METHODS: The Nationwide Inpatient Sample was queried for all hospitalizations involving SBP from 2006 to 2014 using the International Classification of Disease-9-CM Code. Logistic regression was performed to evaluate the association between SBP mortality and factors such as age, gender, race/ethnicity, and concomitant medical conditions at presentation (e.g., variceal hemorrhage, hepatic encephalopathy, acute renal failure, coagulopathy, and other infections including pneumonia). The lengths of stay (LOS) and total charges were also examined.

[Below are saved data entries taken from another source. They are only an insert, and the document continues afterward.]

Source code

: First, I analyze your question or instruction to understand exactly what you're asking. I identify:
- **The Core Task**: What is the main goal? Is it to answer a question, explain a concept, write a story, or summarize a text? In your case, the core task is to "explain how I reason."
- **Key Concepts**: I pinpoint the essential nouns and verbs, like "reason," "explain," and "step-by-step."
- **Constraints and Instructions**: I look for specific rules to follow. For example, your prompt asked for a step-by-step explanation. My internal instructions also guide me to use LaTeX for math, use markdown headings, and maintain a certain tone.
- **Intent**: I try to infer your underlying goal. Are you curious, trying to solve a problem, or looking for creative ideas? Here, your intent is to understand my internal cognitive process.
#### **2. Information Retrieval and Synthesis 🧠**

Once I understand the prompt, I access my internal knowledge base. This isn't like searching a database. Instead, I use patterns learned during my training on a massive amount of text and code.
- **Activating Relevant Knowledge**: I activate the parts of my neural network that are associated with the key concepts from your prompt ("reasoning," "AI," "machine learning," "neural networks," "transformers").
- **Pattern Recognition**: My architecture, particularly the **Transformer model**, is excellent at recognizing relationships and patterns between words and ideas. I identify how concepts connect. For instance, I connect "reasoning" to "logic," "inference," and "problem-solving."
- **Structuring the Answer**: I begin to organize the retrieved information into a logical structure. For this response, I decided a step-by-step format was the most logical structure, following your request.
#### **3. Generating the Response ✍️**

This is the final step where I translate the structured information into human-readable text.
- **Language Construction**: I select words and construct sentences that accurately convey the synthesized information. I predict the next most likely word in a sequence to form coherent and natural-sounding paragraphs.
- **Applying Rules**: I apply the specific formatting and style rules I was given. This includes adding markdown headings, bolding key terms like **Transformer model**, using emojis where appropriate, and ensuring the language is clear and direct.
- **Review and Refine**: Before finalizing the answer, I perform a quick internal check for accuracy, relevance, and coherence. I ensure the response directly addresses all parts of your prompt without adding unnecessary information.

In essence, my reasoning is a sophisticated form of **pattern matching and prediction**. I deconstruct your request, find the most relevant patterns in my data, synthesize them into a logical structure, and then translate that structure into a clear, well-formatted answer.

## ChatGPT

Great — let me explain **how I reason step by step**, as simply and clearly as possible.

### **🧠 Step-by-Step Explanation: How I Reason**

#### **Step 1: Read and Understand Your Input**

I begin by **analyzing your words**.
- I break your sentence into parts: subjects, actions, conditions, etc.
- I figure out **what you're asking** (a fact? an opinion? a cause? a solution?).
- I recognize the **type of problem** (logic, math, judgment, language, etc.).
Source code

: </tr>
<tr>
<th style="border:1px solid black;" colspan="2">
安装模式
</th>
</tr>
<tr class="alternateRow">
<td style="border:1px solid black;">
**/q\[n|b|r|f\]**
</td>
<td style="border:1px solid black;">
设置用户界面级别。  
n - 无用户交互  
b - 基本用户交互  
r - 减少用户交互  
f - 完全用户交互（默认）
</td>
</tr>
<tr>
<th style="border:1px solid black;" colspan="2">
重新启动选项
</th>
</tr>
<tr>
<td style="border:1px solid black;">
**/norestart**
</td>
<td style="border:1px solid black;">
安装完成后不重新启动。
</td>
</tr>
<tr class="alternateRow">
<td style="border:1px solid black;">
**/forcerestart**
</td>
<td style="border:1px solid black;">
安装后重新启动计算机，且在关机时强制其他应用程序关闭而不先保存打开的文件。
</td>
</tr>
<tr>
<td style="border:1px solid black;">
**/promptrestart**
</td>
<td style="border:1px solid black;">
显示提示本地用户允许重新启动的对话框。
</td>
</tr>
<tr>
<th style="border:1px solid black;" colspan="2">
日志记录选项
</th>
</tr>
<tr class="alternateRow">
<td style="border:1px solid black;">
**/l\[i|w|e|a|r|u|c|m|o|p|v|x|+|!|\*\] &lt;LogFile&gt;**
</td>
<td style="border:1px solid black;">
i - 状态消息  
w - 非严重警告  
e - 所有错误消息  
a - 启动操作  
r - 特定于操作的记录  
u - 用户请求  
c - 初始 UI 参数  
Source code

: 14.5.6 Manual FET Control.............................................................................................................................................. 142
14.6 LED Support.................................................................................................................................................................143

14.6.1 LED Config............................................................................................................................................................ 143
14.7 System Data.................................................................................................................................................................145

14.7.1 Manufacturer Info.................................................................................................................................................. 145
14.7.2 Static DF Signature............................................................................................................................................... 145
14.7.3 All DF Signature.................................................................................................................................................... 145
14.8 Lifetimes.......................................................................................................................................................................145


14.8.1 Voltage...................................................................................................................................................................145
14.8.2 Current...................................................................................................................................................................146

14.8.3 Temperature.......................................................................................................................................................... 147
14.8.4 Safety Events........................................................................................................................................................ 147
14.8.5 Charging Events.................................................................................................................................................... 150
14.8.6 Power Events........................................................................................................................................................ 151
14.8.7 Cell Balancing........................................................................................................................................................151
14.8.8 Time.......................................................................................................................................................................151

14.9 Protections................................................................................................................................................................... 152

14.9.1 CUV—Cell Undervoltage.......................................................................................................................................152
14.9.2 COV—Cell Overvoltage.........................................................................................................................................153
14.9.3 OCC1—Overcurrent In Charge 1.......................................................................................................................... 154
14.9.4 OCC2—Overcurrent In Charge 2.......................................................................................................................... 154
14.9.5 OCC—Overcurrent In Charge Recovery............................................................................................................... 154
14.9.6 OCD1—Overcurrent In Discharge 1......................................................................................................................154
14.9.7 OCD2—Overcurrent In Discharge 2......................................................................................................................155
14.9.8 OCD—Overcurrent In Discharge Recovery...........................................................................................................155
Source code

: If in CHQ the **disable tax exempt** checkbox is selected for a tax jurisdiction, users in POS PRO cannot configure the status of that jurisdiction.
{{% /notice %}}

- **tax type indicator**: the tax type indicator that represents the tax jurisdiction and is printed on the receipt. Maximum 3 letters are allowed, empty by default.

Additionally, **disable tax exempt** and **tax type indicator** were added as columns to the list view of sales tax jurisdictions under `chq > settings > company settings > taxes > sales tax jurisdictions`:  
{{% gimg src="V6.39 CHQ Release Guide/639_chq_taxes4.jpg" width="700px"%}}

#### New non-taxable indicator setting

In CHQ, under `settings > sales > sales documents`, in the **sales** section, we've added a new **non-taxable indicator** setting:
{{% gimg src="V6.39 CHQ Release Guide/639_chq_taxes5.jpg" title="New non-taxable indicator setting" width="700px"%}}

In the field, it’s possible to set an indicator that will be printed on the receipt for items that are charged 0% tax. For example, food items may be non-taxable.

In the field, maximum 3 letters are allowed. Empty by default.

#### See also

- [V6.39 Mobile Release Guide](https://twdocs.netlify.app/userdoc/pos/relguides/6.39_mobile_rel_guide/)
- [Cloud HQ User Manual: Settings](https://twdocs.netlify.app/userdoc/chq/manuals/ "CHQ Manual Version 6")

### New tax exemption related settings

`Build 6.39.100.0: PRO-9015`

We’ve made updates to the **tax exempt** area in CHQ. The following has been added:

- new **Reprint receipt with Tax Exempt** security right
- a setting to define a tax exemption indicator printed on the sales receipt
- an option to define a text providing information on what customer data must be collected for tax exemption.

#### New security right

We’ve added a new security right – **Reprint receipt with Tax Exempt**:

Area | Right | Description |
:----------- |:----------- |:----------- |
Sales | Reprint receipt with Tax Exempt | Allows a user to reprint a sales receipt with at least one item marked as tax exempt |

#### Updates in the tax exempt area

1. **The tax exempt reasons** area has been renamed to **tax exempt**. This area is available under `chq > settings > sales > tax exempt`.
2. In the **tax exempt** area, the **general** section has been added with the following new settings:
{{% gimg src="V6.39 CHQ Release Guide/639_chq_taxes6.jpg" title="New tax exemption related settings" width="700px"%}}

RESULTS: From 2006 to 2014, there were 88,167 SBP hospitalizations with 29,963 deaths (17.6% in-hospital mortality). The mean age of patients who died in the hospital was higher (58.2 years vs. 55.8, p < 0.01) than those who survived the admission. Acute alcoholic hepatitis was noted among a higher proportion of patients who died (7.0 vs. 5.9%, p < 0.01), who were also likely to have more medical comorbidities. In multivariable analysis, older age, female gender, hepatic encephalopathy, coagulopathy, variceal hemorrhage, sepsis, pneumonia, and acute kidney injury were associated with increased in-hospital mortality. This group also had longer LOS (11.6 days vs. 9.1, p < 0.01) and higher total charges ($138,273 vs. $73,533, p < 0.01).
CONCLUSION: SBP is associated with significant in-hospital mortality, especially in patients with concurrent risk factors. SBP remains a significant burden to the healthcare system.